(SOURCE DOCUMENT begins)
NEC leveraged its 90-nm process technology to create a family of seven base chips in its Instant Silicon Solutions Platform (ISSP90) series. The new platforms incorporate the company's experience gained from its first-generation ISSPs released in 2002. Usable gate capacities on the ISSP90 chips range from 1.8 million to 6.5 million, while embedded SRAM bits range from 1.8 to 11.5 Mbits. Unlike most other solutions, though, NEC designers didn't go the linear-progression route, whereby as the gate count goes up so does the SRAM. Rather, they tried to strike a balance of logic and memory that would be most appropriate for several projected applications. Thus, the 1.8-Mgate chip packs 2.7 Mbits, the 2.3-Mgate chip has 1.8 Mbits, another version with 2.3 Mgates contains 11.5 Mbits for memory-intensive applications, the 2.7-Mgate chip holds 7 Mbits, and so on.
(SOURCE DOCUMENT ends)
(DATA LISTING begins)
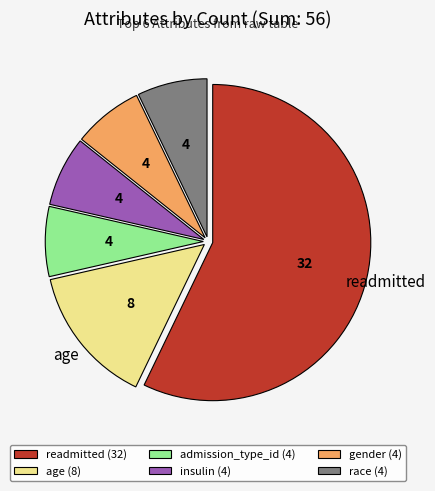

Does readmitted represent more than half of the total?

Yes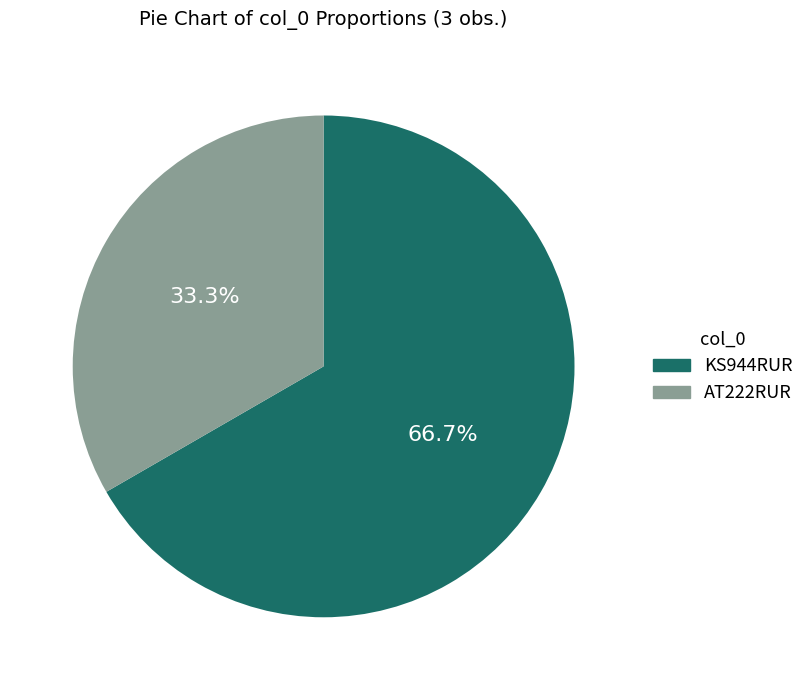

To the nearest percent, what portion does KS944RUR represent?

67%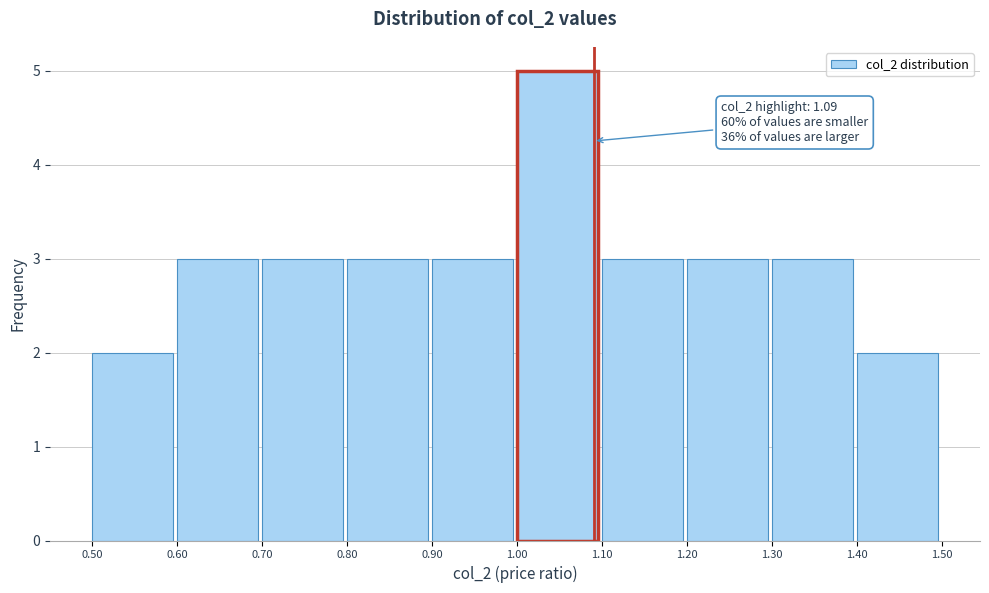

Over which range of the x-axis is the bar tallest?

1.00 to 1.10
(DATA LISTING ends)
_EXERCISE TASKS_
a) How would you put this sentence from the passage on NEC's ISSP90 chips into Spanish: "The new platforms incorporate the company's experience gained from its first-generation ISSPs released in 2002."
b) Could you carry on the passage about NEC's ISSP90 chips, picking up after its last sentence?

_ANSWERS BY ITEM NUMBER_
a) Las nuevas plataformas incorporan la experiencia que la empresa adquirió con sus ISSP de primera generación, lanzados en 2002.

b)
Like the Fujitsu chips, the ISSPs also include analog PLLs. But instead of special interface macrocells, the ISSPs include DLLs to distribute timing signals. Circuits implemented in the logic can achieve system clock speeds of up to 350 MHz.
Also incorporated are six to seven levels of copper metallization with low-k intermetal dielectric layers. The lower three levels of wiring predefine interconnections to the embedded IP cores, built-in test logic, clock domains, and power. The next two are the customer-defined connections, and a sixth, common layer reinforces the power grid. When flip-chip packages are required, a seventh layer is used.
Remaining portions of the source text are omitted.